The approach described in Methods section (Torsion Energy Label Preparation) and illustrated in Supplementary Fig. 8 was initially applied to our in-house molecular database, which contains over 2 billion molecules, resulting in the identification of more than 100 million torsion fragments. These fragments were then sorted by their frequency of occurrence. From this sorted list, the most frequently occurred 100,000 torsion fragments were selected for torsion energy surface calculations at the DFT level and used for TED-Model training. The DFT-5K dataset consists of 5000 unique torsion fragments selected from the previously mentioned 100-million torsion fragment library, ensuring that no DFT-5K torsion fragment has its Bemis–Murcko scaffolds appearing in the DFT level training set for TED-Model.

Molecule generative models undertest

Five recently reported AI generative models were evaluated in this study. Lingo3DMolv2, Pocket2Mol, and PocketFlow were selected as representatives of autoregressive models, whereas PMDM and TargetDiff were chosen as representatives of diffusion-based models. Lingo3DMolv2 represents an evolution of the original Lingo3DMol, incorporating several key modifications.
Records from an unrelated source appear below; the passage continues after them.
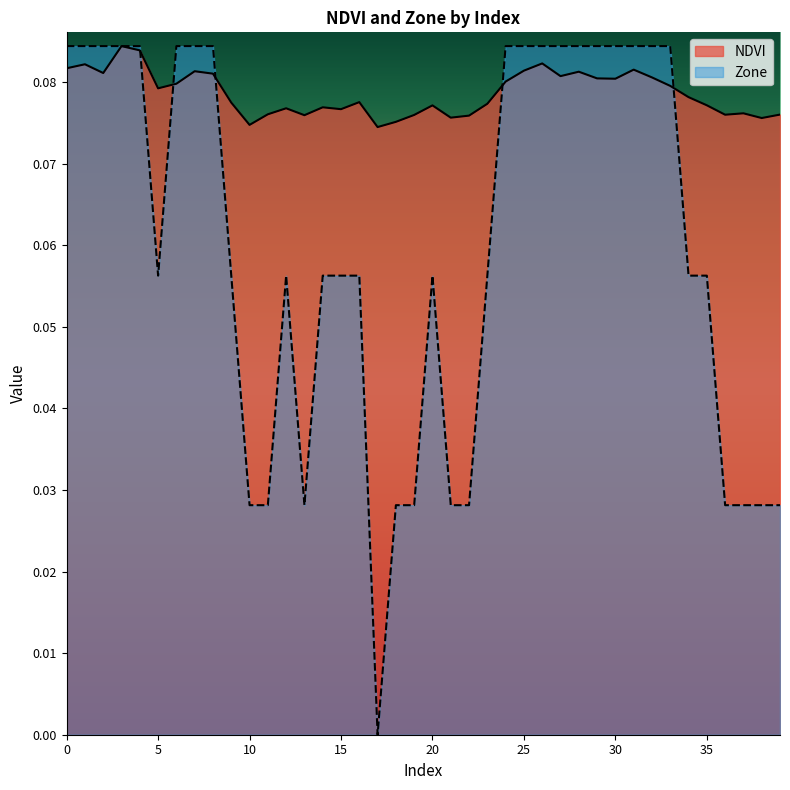

Which series changed the most between 21 and 32?

Zone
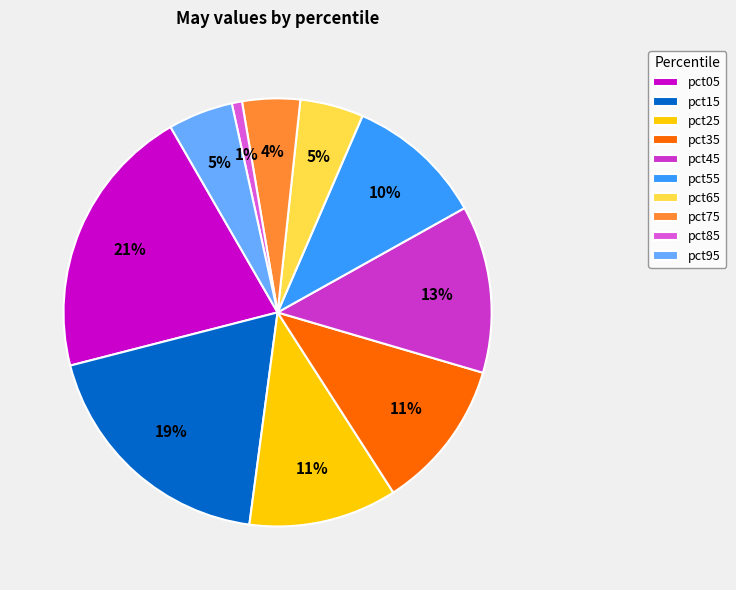

Is it true that pct75 is 17% of the pie?

False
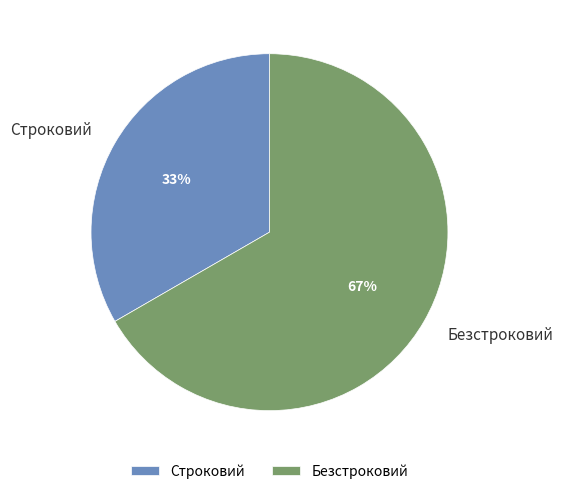

Which slice is the largest?

Безстроковий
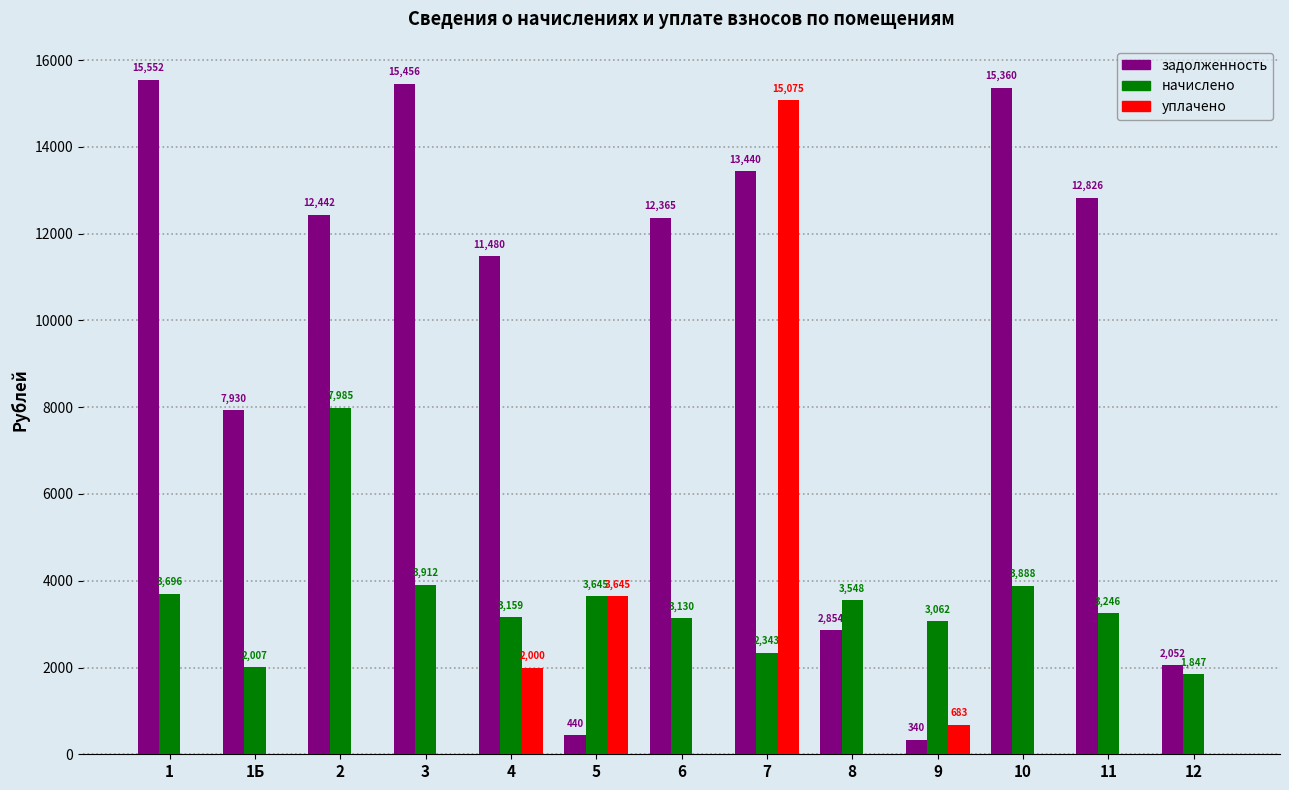

What is the greatest value displayed?

15552.0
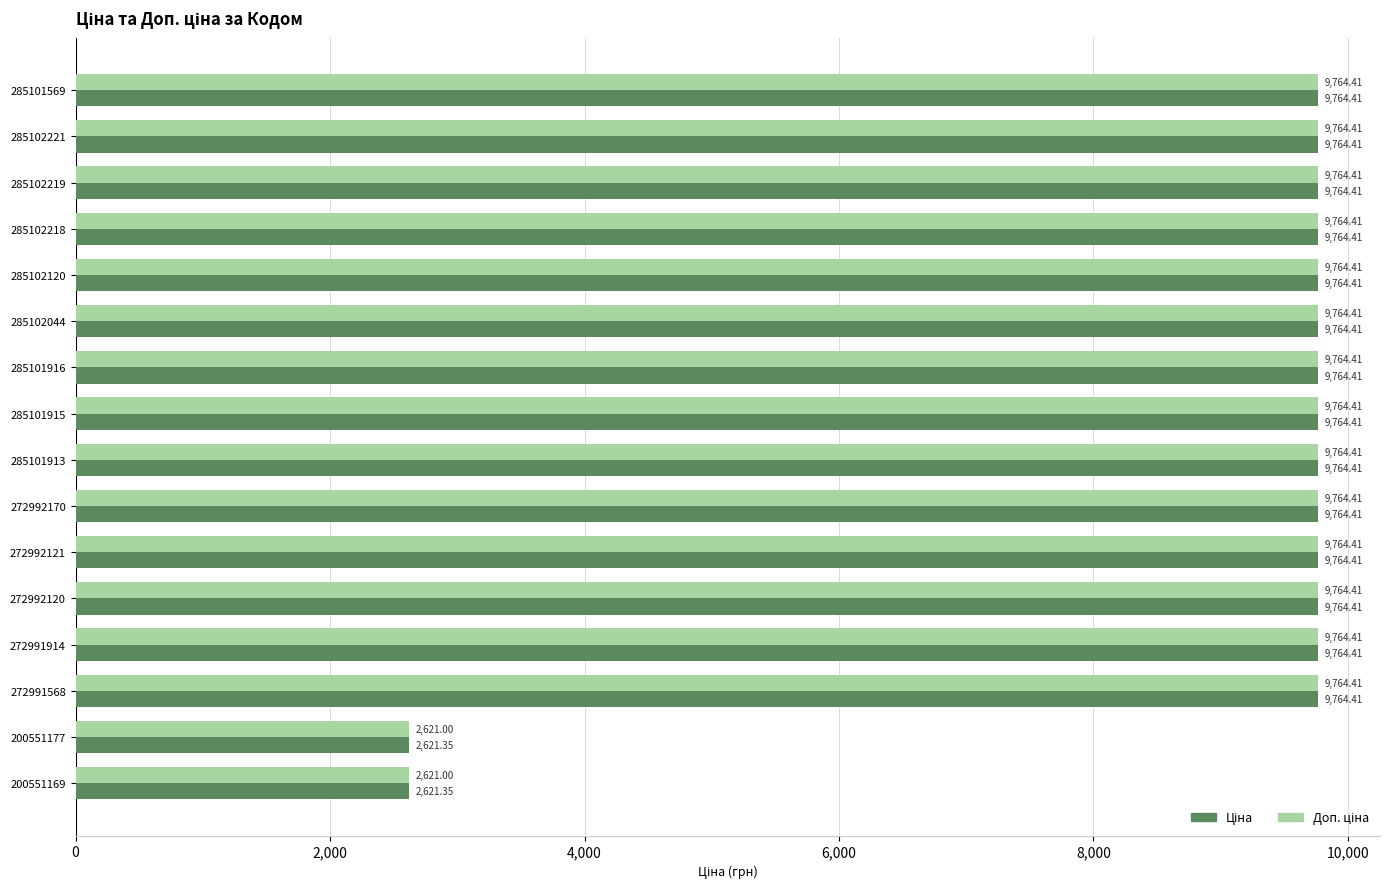

At how many categories does at least one series exceed 6108?

14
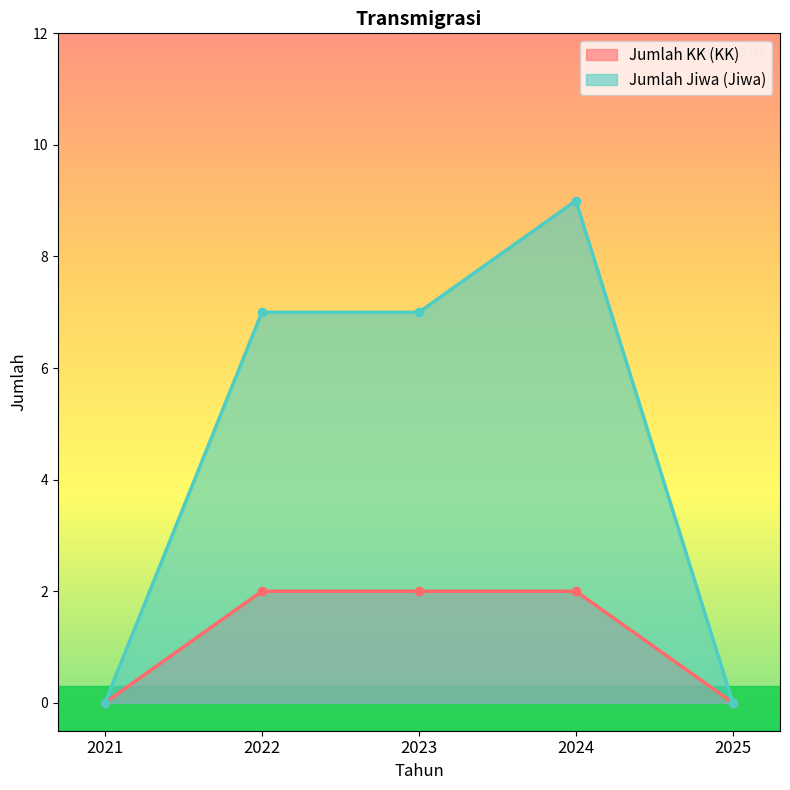

At which label is Jumlah KK (KK) closest to 1?

2021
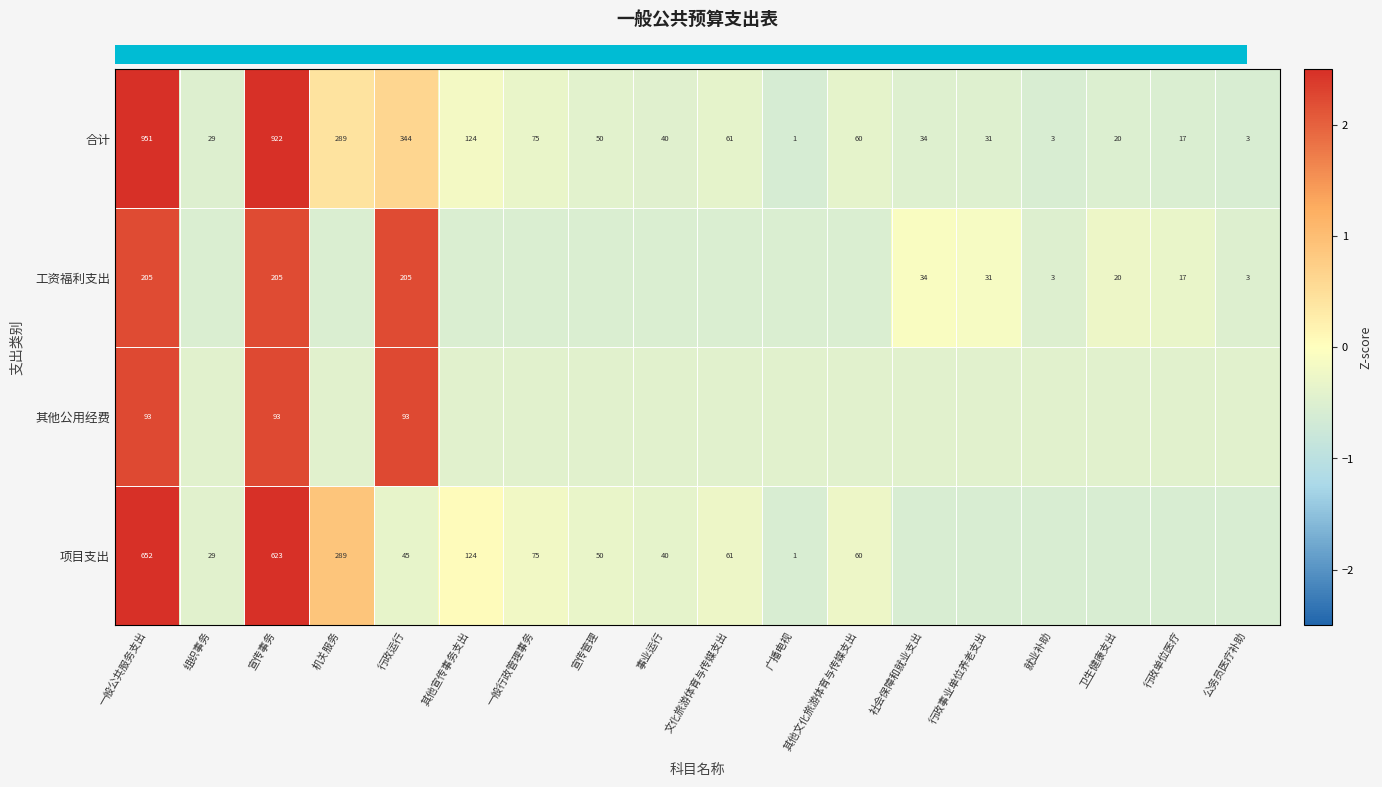

Which series has the widest spread of values?

row_0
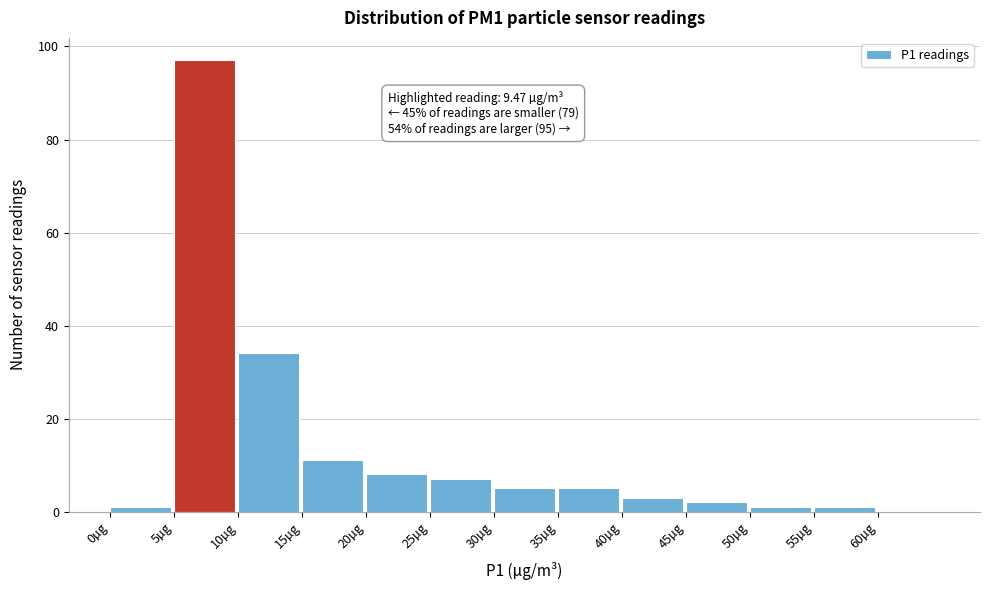

Over which range of the x-axis is the bar tallest?

5 to 10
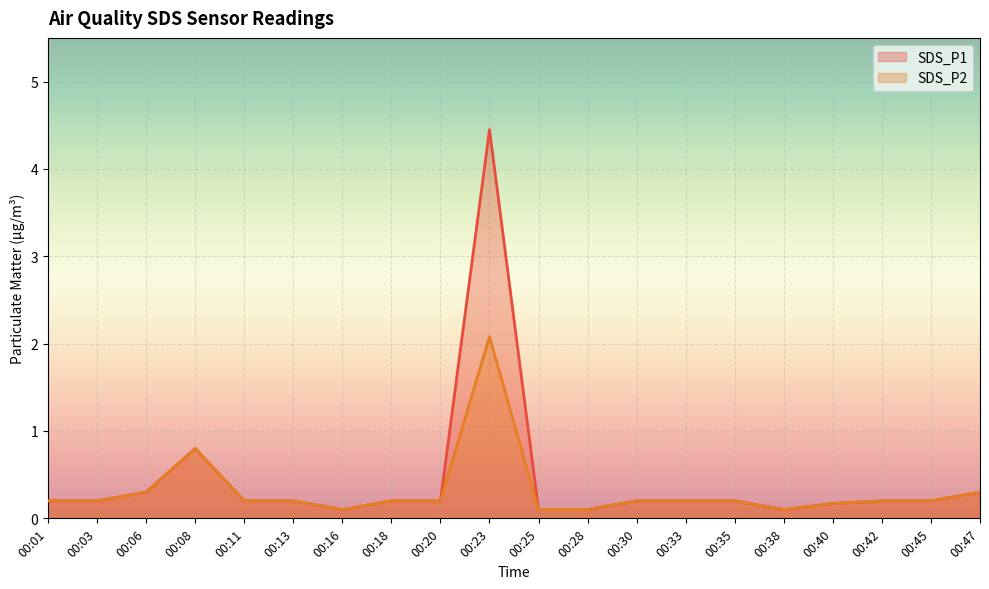

Which category has the lowest value in the SDS_P1 series?

00:16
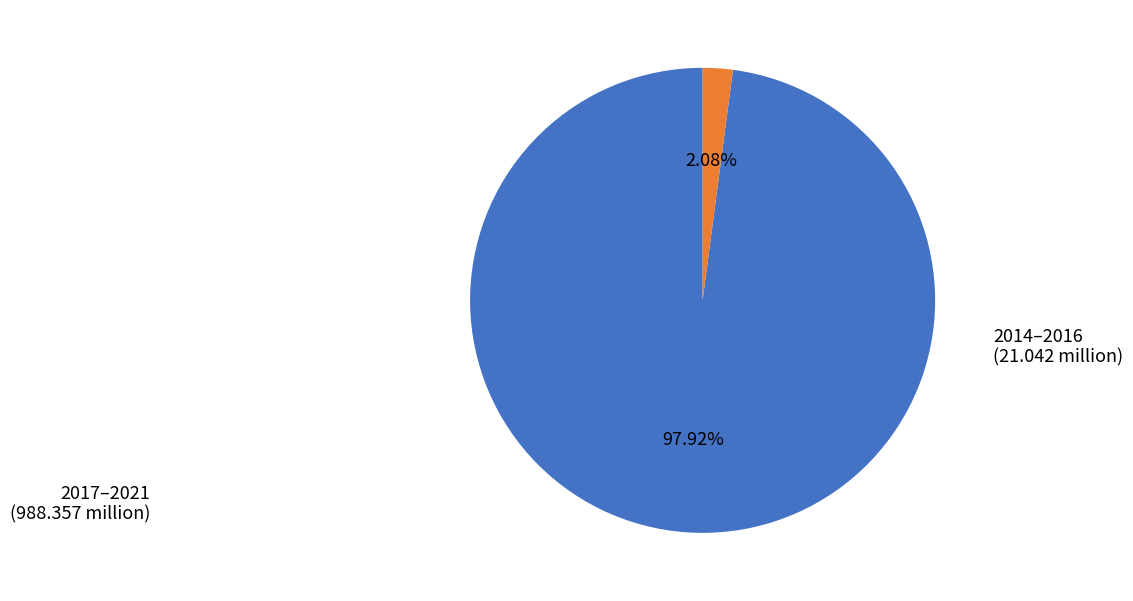

Is there any slice that represents more than half of the pie?

Yes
Firstly, the binding pocket representation has been redesigned in Lingo3DMolv2 to integrate residue-specific information, providing a more comprehensive description of the binding site environment. Secondly, the training paradigm of Lingo3DMolv2 has been adapted to accommodate diverse modeling scenarios, including those with and without NCI (Non-Covalent Interaction) data. Finally, the number of atomic token types in Lingo3DMolv2 has been expanded from 76 to 256 by improving the structural representation of fused ring systems.